*Текст для анализа:*
▼
Единственной ценной для меня вещью на Соловках было мое Евангелие. Его я взял с собой. Дня три-четыре спустя после нашего побега, я начал путаться и сбиваться в счете дней и поэтому, не имея бумаги, я решил на Евангелии записывать наши дневки. Обозначал я их какими-нибудь событиями, предметами или происшествиями, которые чем-нибудь выделялись и врезывались в мою память. Потом уже эта запись перешла в короткий дневник.
Этот день у меня записан так:
18-го мая, — Разоружение конвоиров и побег. Дневка с красноармейцами.
И в моей памяти встает картина этого отдыха.
Мы расположились на горе. Все устали, хотелось есть и спать. Сазонов, вопреки моему желанию, все-таки утащил из лагеря кусок сала, величиной с кулак, и несколько кусков сахару. Тут это очень пригодилось и мы закусили.
Опять усадив красноармейцев и «пятого» в кучку, мы разостлали одежду, и с удовольствием заснули, по очереди будя друг друга и передавая винтовку для охраны, и наблюдения за конвоирами.
Что со мной? Где я? — Не мог я понять просыпаясь.
На свободе!.. Вздохнул я... На настоящей, невиданной еще мною свободе... В лесу, который знает только зверя...
А впереди?
Что Бог даст!.. Жизнь, любовь, счастье... Или — смерть.
Два выхода.
Но если и смерть, то не страшно... За миг такой свободы — отдам жизнь!
Солнце еще не зашло, но день кончался... И начиналась белая, северная ночь с ее особым настроением...
Нужно было решать, что делать с красноармейцами.
Я посоветовался со своими, и хотя они были против этого, я твердо решил их выпустить на свободу.
Но надо было сделать все, чтобы они вернулись в лагерь как можно позже.
И я обратился к их совести...
Зная хорошо, как их будут допрашивать, я, говоря с ними, вызывал каждого отдельно.
«Ты понимаешь», говорил я им, «что мне выгоднее было вас расстрелять, чем возиться с вами, таскать за собой и давать вам тот кусочек сала, который нам так нужен, но я этого не делаю, потому что не могу убивать. Тебя же я только прошу об одном. — Вернуться в лагерь как можно позже»...
«Будут допрашивать, скажи, что заблудился, был измотан, всему этому поверят, а ты еще ранен», прибавил я проткнутому. — «Вам дана жизнь — вы исполните мою просьбу».
Красноармейцы плакали... Но по временам, мне все-таки не верили, настолько такой подход был им чужд. Ваську Приблудина решили взять с собой. «Приблудин — приблудился»...
Пошли... Для того, чтобы, по возможности, сбить погоню со следа, мы двинулись не на запад, а на север, вдоль железной дороги.
▲
*Указания:*
**1)** Перепишите из отрывка о побеге с Соловков фрагмент, начиная со слов «Нужно было решать, что» и заканчивая словами «вызывал каждого отдельно.».
**2)** На чем, согласно отрывку о побеге с Соловков, за неимением бумаги стали записывать дневки?

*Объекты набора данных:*
▼
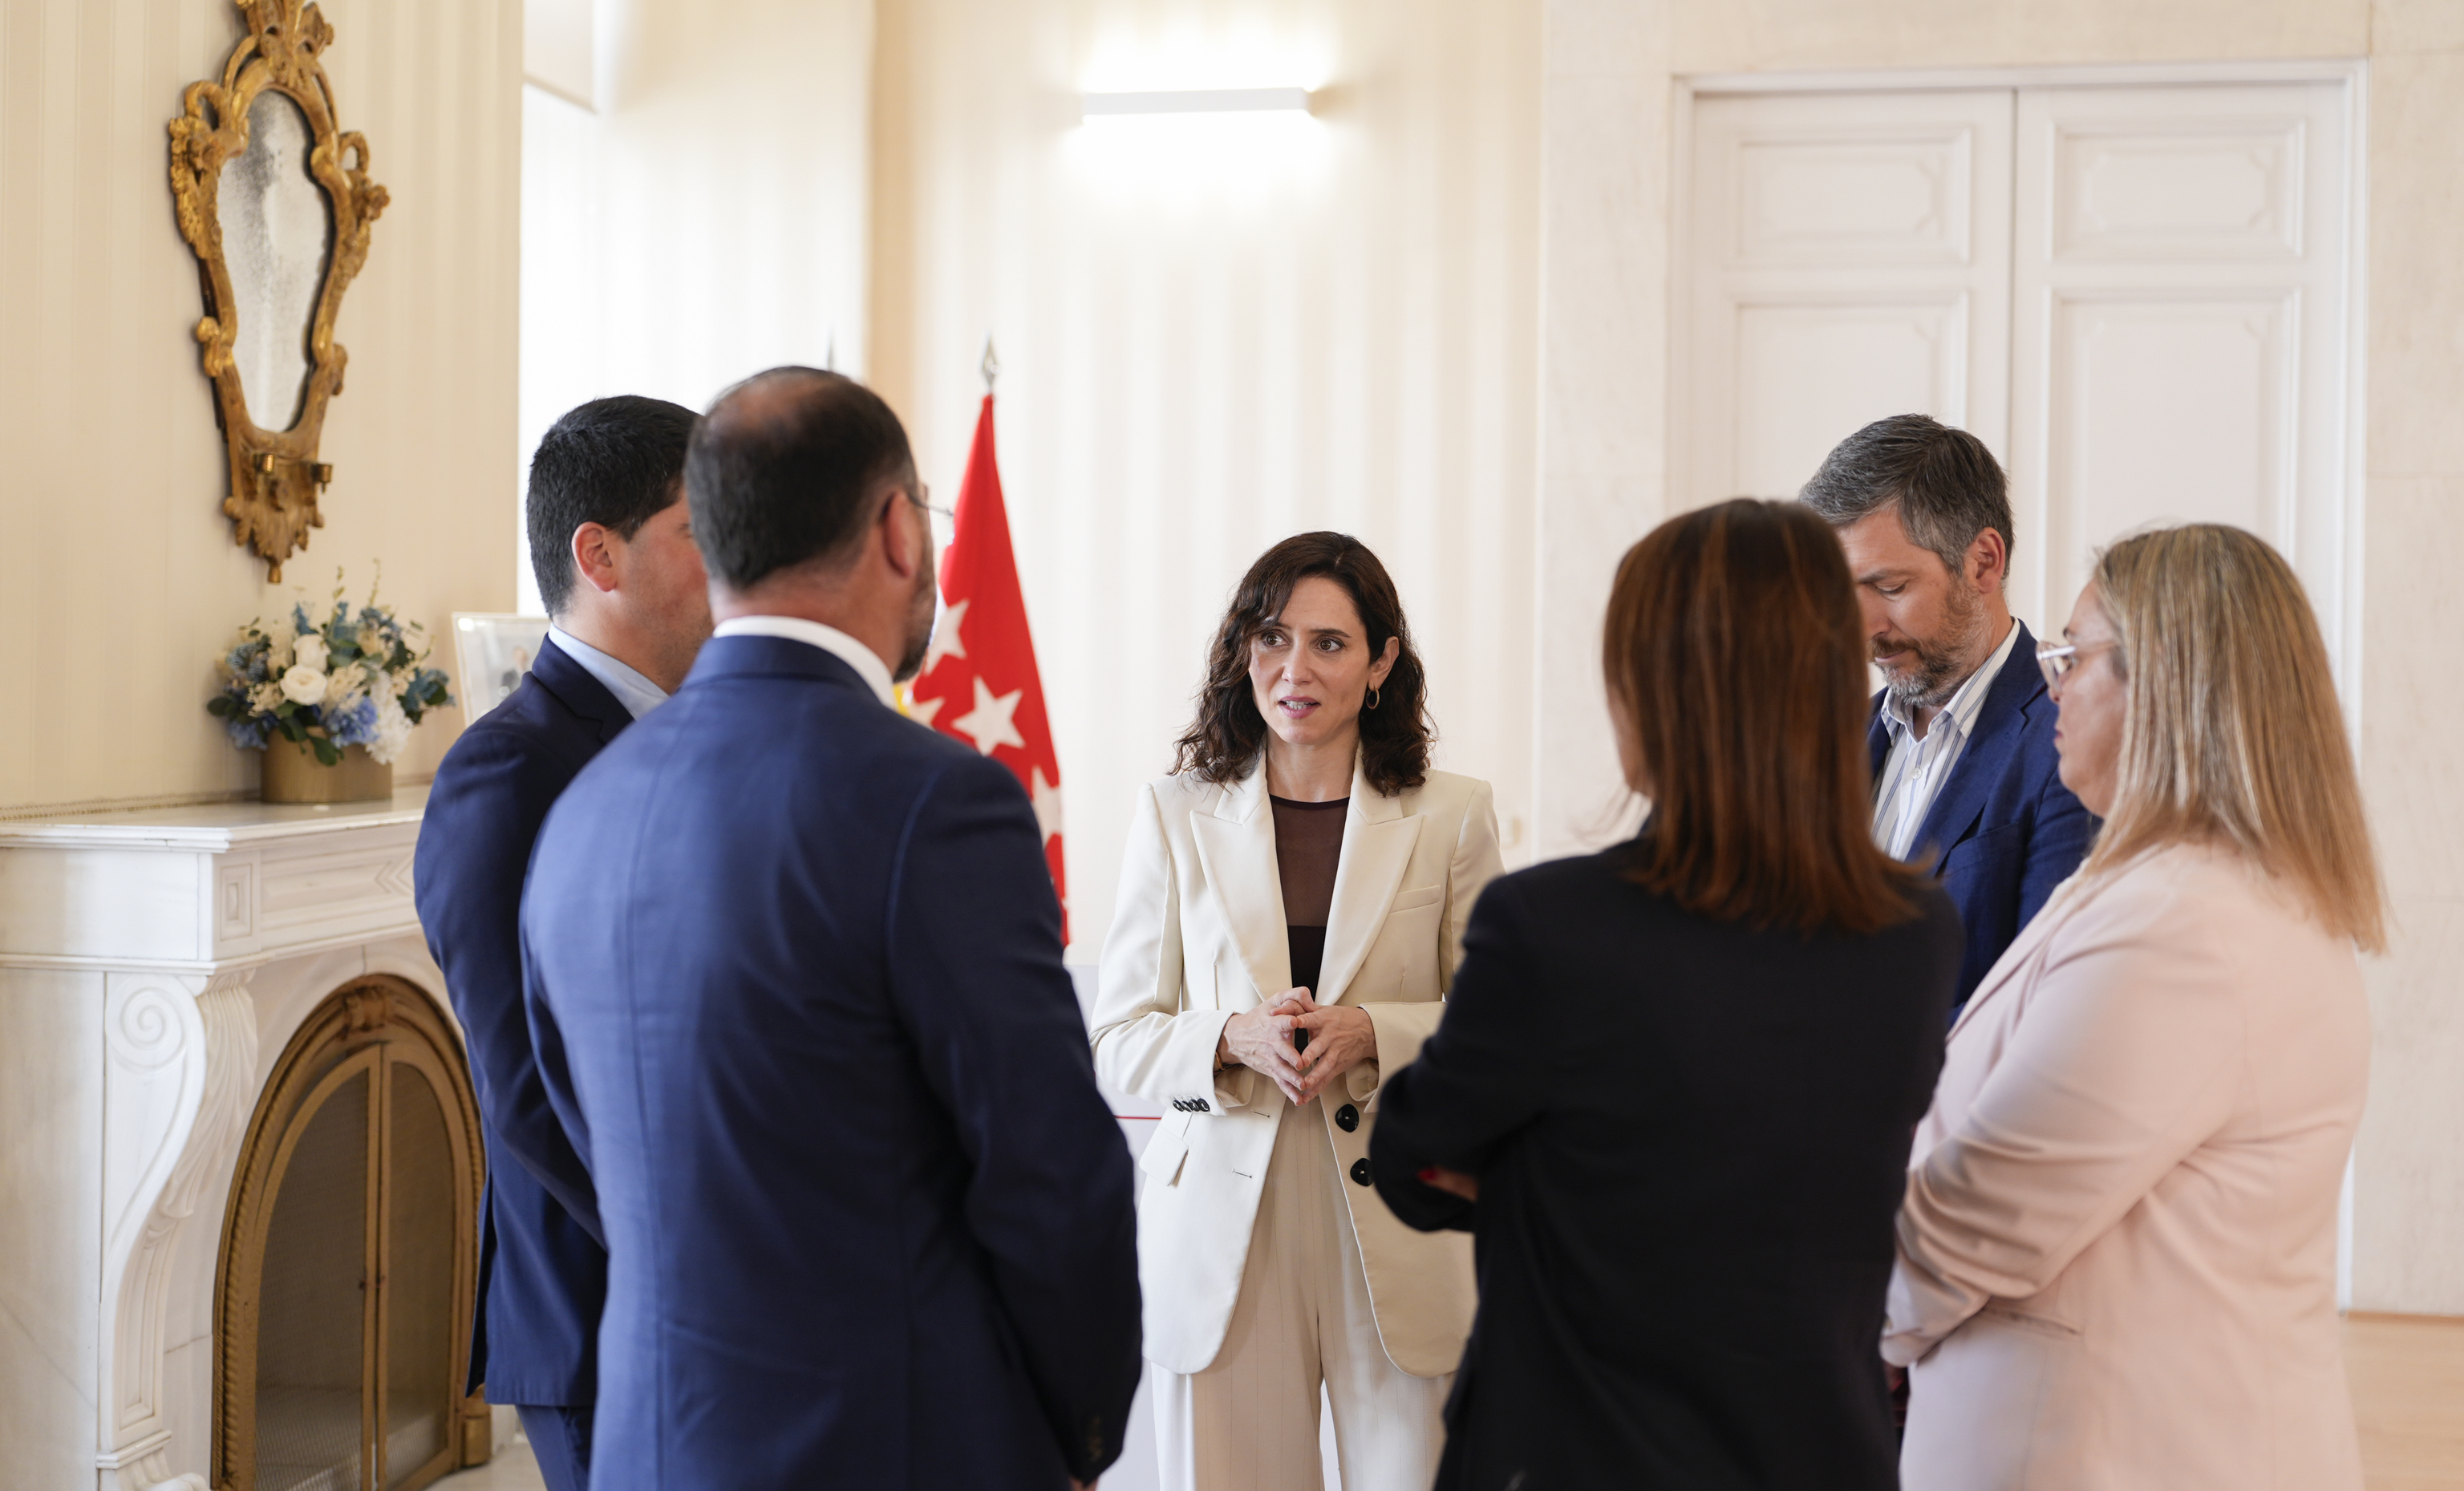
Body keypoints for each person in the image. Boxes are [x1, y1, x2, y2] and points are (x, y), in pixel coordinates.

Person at [520, 367, 1141, 1489]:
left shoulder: (582, 808)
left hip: (654, 1447)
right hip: (889, 1444)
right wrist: (1082, 1430)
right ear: (899, 528)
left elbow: (582, 1130)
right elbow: (1050, 1171)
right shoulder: (936, 801)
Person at [1370, 499, 1964, 1490]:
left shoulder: (1552, 926)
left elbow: (1412, 1153)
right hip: (1823, 1455)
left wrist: (1536, 1179)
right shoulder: (1917, 932)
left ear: (1651, 691)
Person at [1887, 524, 2382, 1489]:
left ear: (2170, 684)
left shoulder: (2184, 927)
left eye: (2075, 656)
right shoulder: (2176, 890)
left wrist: (1832, 1320)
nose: (2052, 685)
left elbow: (1982, 1214)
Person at [1089, 532, 1505, 1491]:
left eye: (1330, 643)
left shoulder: (1455, 814)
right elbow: (1116, 1043)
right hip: (1221, 1228)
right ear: (1245, 650)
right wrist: (1228, 1038)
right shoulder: (1174, 813)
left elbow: (1501, 1030)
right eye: (1273, 637)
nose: (1295, 668)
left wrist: (1378, 1031)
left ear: (1382, 662)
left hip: (1405, 1214)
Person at [411, 395, 710, 1491]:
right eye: (702, 529)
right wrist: (692, 1253)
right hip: (607, 1302)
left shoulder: (706, 739)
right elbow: (524, 1082)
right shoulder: (506, 771)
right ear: (600, 555)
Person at [1801, 415, 2095, 1007]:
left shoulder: (2073, 741)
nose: (1863, 627)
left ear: (1984, 561)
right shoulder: (1826, 740)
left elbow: (2042, 1004)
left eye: (1890, 588)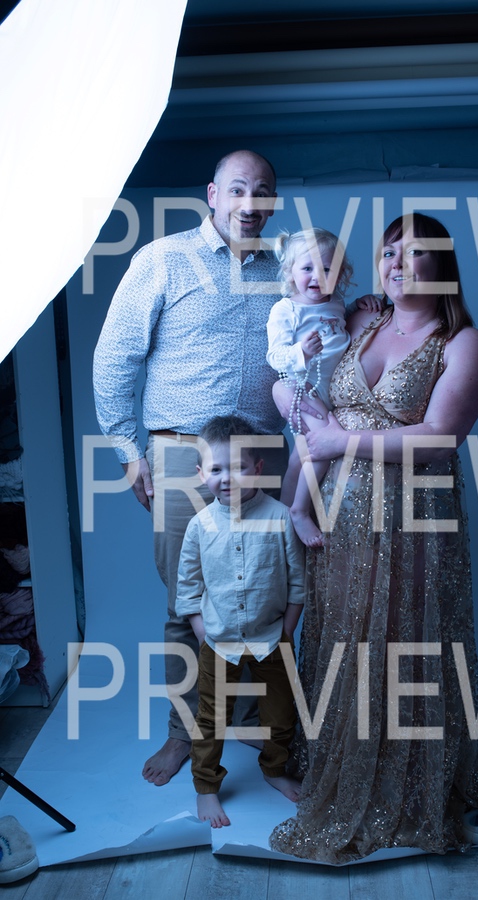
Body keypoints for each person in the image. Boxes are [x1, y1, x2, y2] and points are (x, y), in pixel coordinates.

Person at [269, 212, 478, 863]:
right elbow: (300, 383)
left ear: (441, 264)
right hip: (338, 514)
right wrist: (302, 419)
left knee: (403, 636)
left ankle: (408, 781)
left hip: (414, 517)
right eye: (389, 251)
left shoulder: (464, 343)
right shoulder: (361, 321)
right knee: (343, 632)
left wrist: (339, 440)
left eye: (414, 252)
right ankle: (339, 758)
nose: (397, 263)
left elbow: (440, 438)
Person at [93, 150, 289, 786]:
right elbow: (114, 356)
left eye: (263, 191)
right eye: (238, 189)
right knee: (189, 603)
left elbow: (316, 326)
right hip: (184, 454)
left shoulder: (285, 268)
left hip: (263, 455)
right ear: (213, 194)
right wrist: (128, 451)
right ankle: (186, 733)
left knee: (264, 597)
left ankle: (258, 729)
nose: (250, 203)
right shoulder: (163, 260)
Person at [175, 415, 305, 828]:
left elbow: (298, 581)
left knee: (281, 714)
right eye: (216, 469)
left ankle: (275, 769)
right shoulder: (199, 526)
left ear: (258, 468)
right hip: (218, 641)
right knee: (211, 718)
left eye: (239, 467)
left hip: (272, 638)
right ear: (201, 474)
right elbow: (188, 587)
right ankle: (206, 786)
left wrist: (287, 630)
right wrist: (202, 633)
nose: (227, 478)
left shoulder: (280, 517)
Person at [266, 227, 381, 547]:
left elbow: (337, 323)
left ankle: (283, 514)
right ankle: (300, 511)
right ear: (290, 272)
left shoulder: (335, 303)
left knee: (301, 455)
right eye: (307, 268)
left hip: (329, 394)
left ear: (341, 274)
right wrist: (300, 352)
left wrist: (358, 305)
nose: (317, 276)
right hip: (299, 387)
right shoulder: (286, 310)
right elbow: (274, 356)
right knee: (322, 446)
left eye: (327, 269)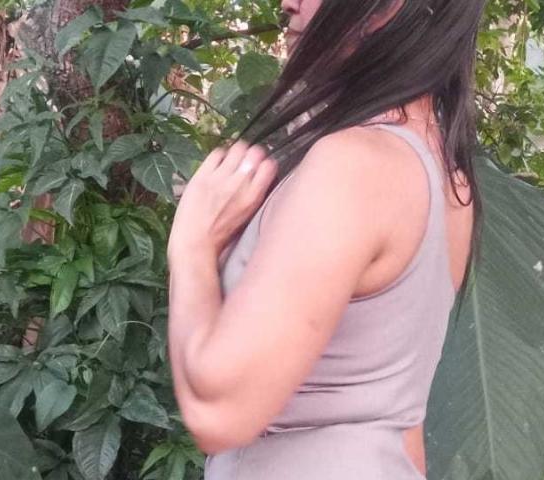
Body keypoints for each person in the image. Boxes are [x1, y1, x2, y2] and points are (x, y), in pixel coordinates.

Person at [166, 0, 485, 478]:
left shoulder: (356, 164)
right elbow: (403, 421)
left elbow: (220, 413)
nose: (288, 3)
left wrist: (191, 246)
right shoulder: (444, 172)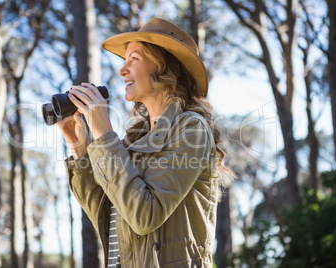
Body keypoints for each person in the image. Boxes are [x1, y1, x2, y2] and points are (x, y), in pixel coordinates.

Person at [57, 17, 228, 268]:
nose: (122, 70)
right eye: (124, 61)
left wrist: (104, 135)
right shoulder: (133, 140)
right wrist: (79, 148)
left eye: (133, 59)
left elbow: (144, 216)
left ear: (163, 67)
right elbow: (107, 217)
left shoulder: (191, 128)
▲
*Ответы к заданиям:*
**1)**
Нужно было решать, что делать с красноармейцами.
Я посоветовался со своими, и хотя они были против этого, я твердо решил их выпустить на свободу.
Но надо было сделать все, чтобы они вернулись в лагерь как можно позже.
И я обратился к их совести...
Зная хорошо, как их будут допрашивать, я, говоря с ними, вызывал каждого отдельно.

**2)** На Евангелии.